Sunday, September 22, 2013

Bereshit


This week we begin again at the beginning of Torah in our weekly cycle. Like paging through an old family photo album we open the Torah from the first page with Bereshit.  The beginning. 

This portion is probably the most talked about in western culture.  It is written to answer the fundamental question of humanity:  Where did we come from?   Every culture has sought to create a story of origin.   This ancient Jewish story, adopted by Christianity, became the shared narrative of Europe and the Americas and the story of Adam and Eve in the Garden of Eden is a recognized metaphor all over the world. 

But for many the opening of our Bible is not read as metaphor but as scientific fact.  In Northern Kentucky, not far from the Ohio border, is a so-called museum dedicated to teaching the story in the Bereshit as fact.  The Creation Museum is a temple to Creationism, the idea that Bible narrative of creation is a science.  In fact within a few feet of the entrance one of the first things said in one of the many multi-media presentations of the story is that if science is discovered contradicts the Bible the science is rejected.  It is a remarkable statement.  While the Bible has much to teach us, using it as the ruler to measure visible facts against for the purpose of understanding science simply isn’t a healthy way of looking at the world. 

When faced with overwhelming evidence of science, some try to blend the two in some mental calisthenics to attempt to create the supremacy of the Bible over science or suggesting science is proving the Bible right.  It is an interesting argument.  The most interesting is an attempt to link science’s mitochondrial Eve and Y-chromosome Adam to their Biblical namesake.  Science has discovered that everyone alive today can trace their genetics to the genetic line of these two.  While an over-simplification, this idea sparked some to link it to the Biblical narrative.  The problem is that these two probably lived 50,000 years apart (we still aren’t sure) and neither were the only people.  In fact some of decedents of other women alive at the time of Mitochondrial Eve are alive today, but they are all male.  Mitochondrial Eve is the most recent female ancestor.  Either lack of knowledge or purposeful distortion drives some of this talk of the Bible being a science book.  This seems like a terrible distortion of what the Torah is designed to teach. 

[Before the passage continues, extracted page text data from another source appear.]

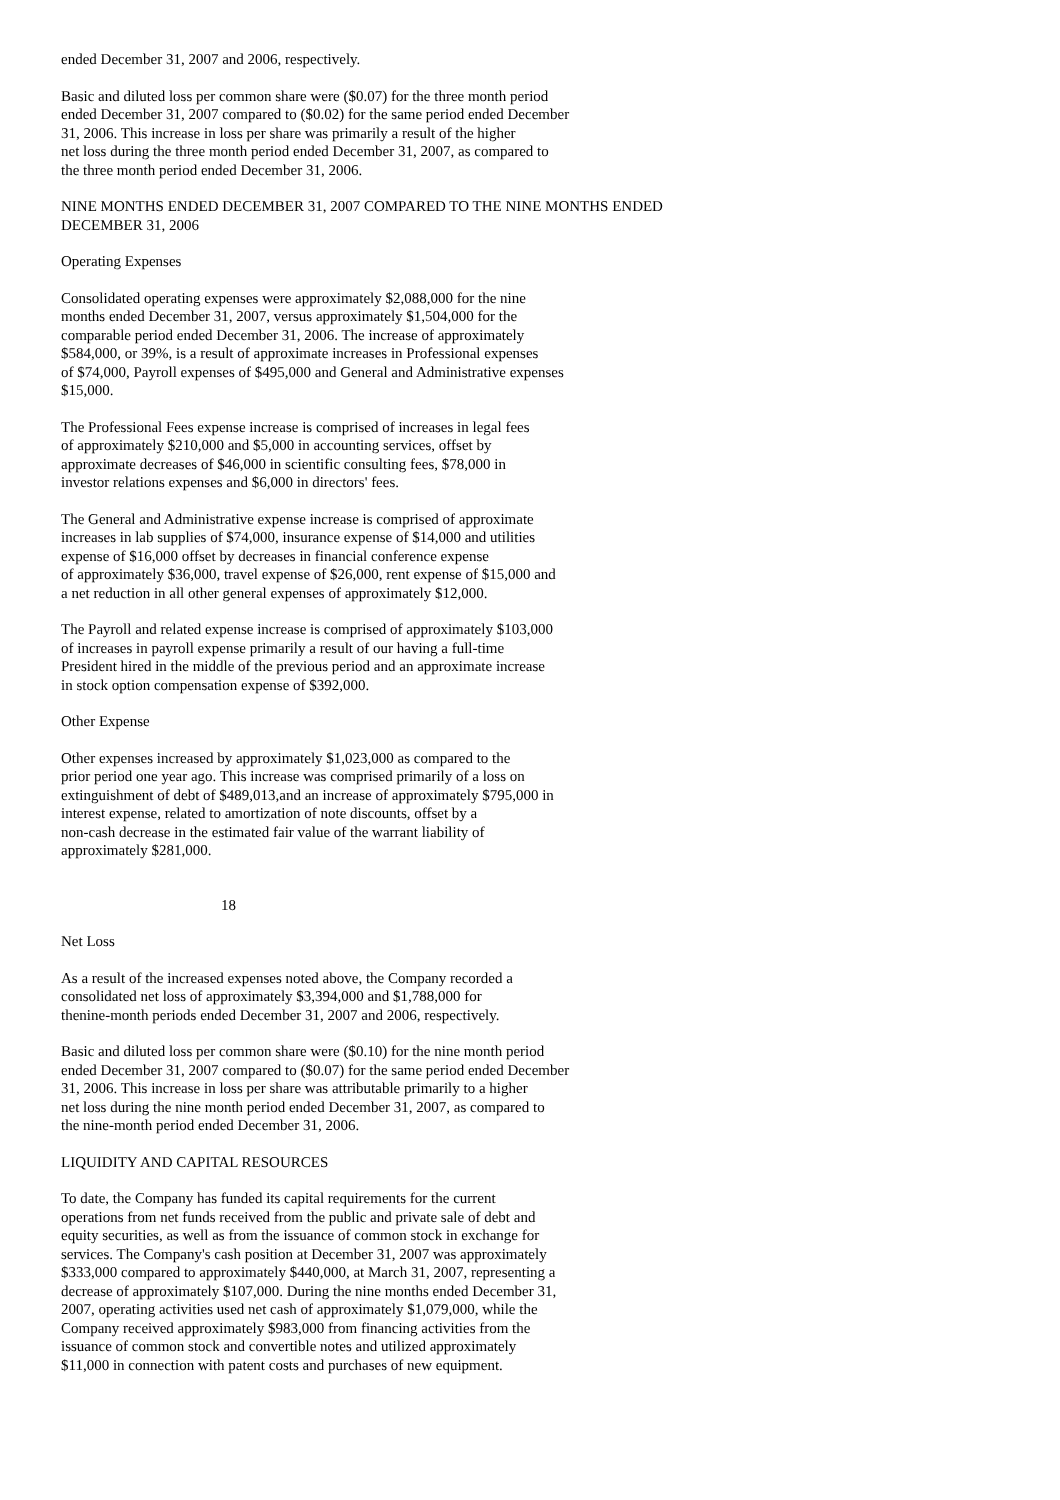ended December 31, 2007 and 2006, respectively.
Basic and diluted loss per common share were ($0.07) for the three month period ended December 31, 2007 compared to ($0.02) for the same period ended December 31, 2006. This increase in loss per share was primarily a result of the higher net loss during the three month period ended December 31, 2007, as compared to the three month period ended December 31, 2006.
NINE MONTHS ENDED DECEMBER 31, 2007 COMPARED TO THE NINE MONTHS ENDED DECEMBER 31, 2006
Operating Expenses
Consolidated operating expenses were approximately $2,088,000 for the nine months ended December 31, 2007, versus approximately $1,504,000 for the comparable period ended December 31, 2006. The increase of approximately $584,000, or 39%, is a result of approximate increases in Professional expenses of $74,000, Payroll expenses of $495,000 and General and Administrative expenses $15,000.
The Professional Fees expense increase is comprised of increases in legal fees of approximately $210,000 and $5,000 in accounting services, offset by approximate decreases of $46,000 in scientific consulting fees, $78,000 in investor relations expenses and $6,000 in directors' fees.
The General and Administrative expense increase is comprised of approximate increases in lab supplies of $74,000, insurance expense of $14,000 and utilities expense of $16,000 offset by decreases in financial conference expense of approximately $36,000, travel expense of $26,000, rent expense of $15,000 and a net reduction in all other general expenses of approximately $12,000.
The Payroll and related expense increase is comprised of approximately $103,000 of increases in payroll expense primarily a result of our having a full-time President hired in the middle of the previous period and an approximate increase in stock option compensation expense of $392,000.
Other Expense
Other expenses increased by approximately $1,023,000 as compared to the prior period one year ago. This increase was comprised primarily of a loss on extinguishment of debt of $489,013,and an increase of approximately $795,000 in interest expense, related to amortization of note discounts, offset by a non-cash decrease in the estimated fair value of the warrant liability of approximately $281,000.
18
Net Loss
As a result of the increased expenses noted above, the Company recorded a consolidated net loss of approximately $3,394,000 and $1,788,000 for thenine-month periods ended December 31, 2007 and 2006, respectively.
Basic and diluted loss per common share were ($0.10) for the nine month period ended December 31, 2007 compared to ($0.07) for the same period ended December 31, 2006. This increase in loss per share was attributable primarily to a higher net loss during the nine month period ended December 31, 2007, as compared to the nine-month period ended December 31, 2006.
LIQUIDITY AND CAPITAL RESOURCES
To date, the Company has funded its capital requirements for the current operations from net funds received from the public and private sale of debt and equity securities, as well as from the issuance of common stock in exchange for services. The Company's cash position at December 31, 2007 was approximately $333,000 compared to approximately $440,000, at March 31, 2007, representing a decrease of approximately $107,000. During the nine months ended December 31, 2007, operating activities used net cash of approximately $1,079,000, while the Company received approximately $983,000 from financing activities from the issuance of common stock and convertible notes and utilized approximately $11,000 in connection with patent costs and purchases of new equipment.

But there are those who reject the Torah all together because it doesn’t match science.  Certain people hold the Bible to a very binary position.  They see it as without value because it doesn’t tell the truth, especially when it comes to creation.  I regularly read and hear people who say only fools would read the Bible with talking snakes and donkeys.  These people don’t just throw the baby out with bath water, but gather their other children and the neighbor’s kids and toss them out too.  Often seeking out the most outrageous statements from creationists to paint all that even read the Bible with the same brush.  If fact, sometimes the reject someone’s personal belief system as being fake since it doesn’t fit their stereotype.   One can find value in the Torah, even if it doesn’t get the facts about the development of the universe correct.  Too often it is us that do that who are not allowed in the conversation. 

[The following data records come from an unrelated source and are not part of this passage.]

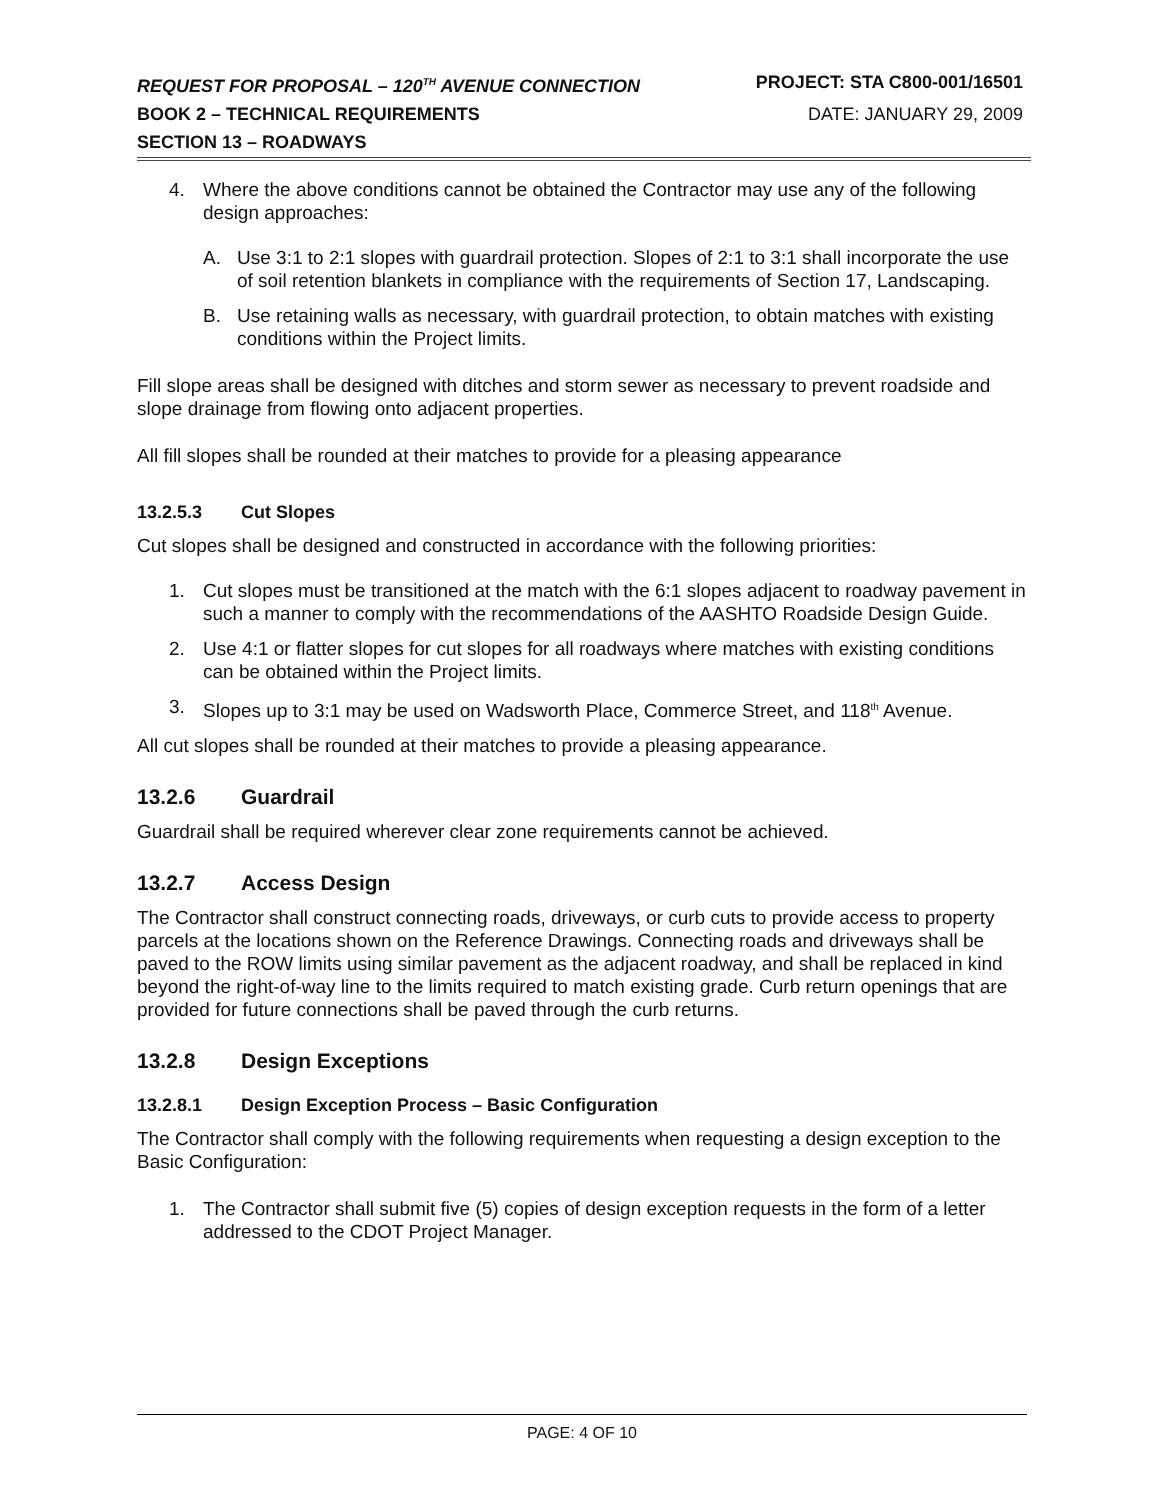REQUEST FOR PROPOSAL – 120<sup>TH</sup> AVENUE CONNECTION PROJECT: STA C800-001/16501
BOOK 2 – TECHNICAL REQUIREMENTS DATE: JANUARY 29, 2009
SECTION 13 – ROADWAYS
4. Where the above conditions cannot be obtained the Contractor may use any of the following design approaches:
A. Use 3:1 to 2:1 slopes with guardrail protection. Slopes of 2:1 to 3:1 shall incorporate the use of soil retention blankets in compliance with the requirements of Section 17, Landscaping.
B. Use retaining walls as necessary, with guardrail protection, to obtain matches with existing conditions within the Project limits.
Fill slope areas shall be designed with ditches and storm sewer as necessary to prevent roadside and slope drainage from flowing onto adjacent properties.
All fill slopes shall be rounded at their matches to provide for a pleasing appearance
13.2.5.3 Cut Slopes
Cut slopes shall be designed and constructed in accordance with the following priorities:
1. Cut slopes must be transitioned at the match with the 6:1 slopes adjacent to roadway pavement in such a manner to comply with the recommendations of the AASHTO Roadside Design Guide.
2. Use 4:1 or flatter slopes for cut slopes for all roadways where matches with existing conditions can be obtained within the Project limits.
3. Slopes up to 3:1 may be used on Wadsworth Place, Commerce Street, and 118<sup>th</sup> Avenue.
All cut slopes shall be rounded at their matches to provide a pleasing appearance.
13.2.6 Guardrail
Guardrail shall be required wherever clear zone requirements cannot be achieved.
13.2.7 Access Design
The Contractor shall construct connecting roads, driveways, or curb cuts to provide access to property parcels at the locations shown on the Reference Drawings. Connecting roads and driveways shall be paved to the ROW limits using similar pavement as the adjacent roadway, and shall be replaced in kind beyond the right-of-way line to the limits required to match existing grade. Curb return openings that are provided for future connections shall be paved through the curb returns.
13.2.8 Design Exceptions
13.2.8.1 Design Exception Process – Basic Configuration
The Contractor shall comply with the following requirements when requesting a design exception to the Basic Configuration:
1. The Contractor shall submit five (5) copies of design exception requests in the form of a letter addressed to the CDOT Project Manager.
PAGE: 4 OF 10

Now there is a question that can be asked about the Torah, if it is not a true telling, and it is not science, what do we get out of it.  I am often reminded of the words of one of my teachers, Rabbi Hanan Alexander who said, “The stories in the Bible are true, they just didn’t happen that way.”  This is a liberating statement.  It allows one to seek truth in a story that is known to be written as a metaphor.  Like the famous story of George Washington’s honesty over the chopping of a cherry tree, and being faced with his father’s wrath.  This often repeated story was created out of thin air by Parson Weems, the Washington biography.  But to this day teachers use it to teach about the importance of honesty.  Seeking the message of the story is far more important than seeking to discredit a story over lack of facts.  And Bereshit is a prime example.  There is so much to be gleaned from the creation story of our people.  And our people knew this centuries ago.  Commentary on the parasha speak of the universe being created to be a place for humans to eliminate God’s loneliness, the idea of all humanity reaching back to the same parents makes us all related and none better than another, and so much more can be gleaned. 

This is our story, created by our ancient ancestors in their attempt to understand God, morality and how we should live as a people.  It is well-crafted poetry that has much to teach us.  Crawl inside the text this year, walk in the spaces between the words.  Chew on them.  You can find a lot in there.  Avoid the noise of those that want to tell you what is suppose to mean, read many who give you ideas of what it could mean.  You will be surprised what is in there and what you can pull out.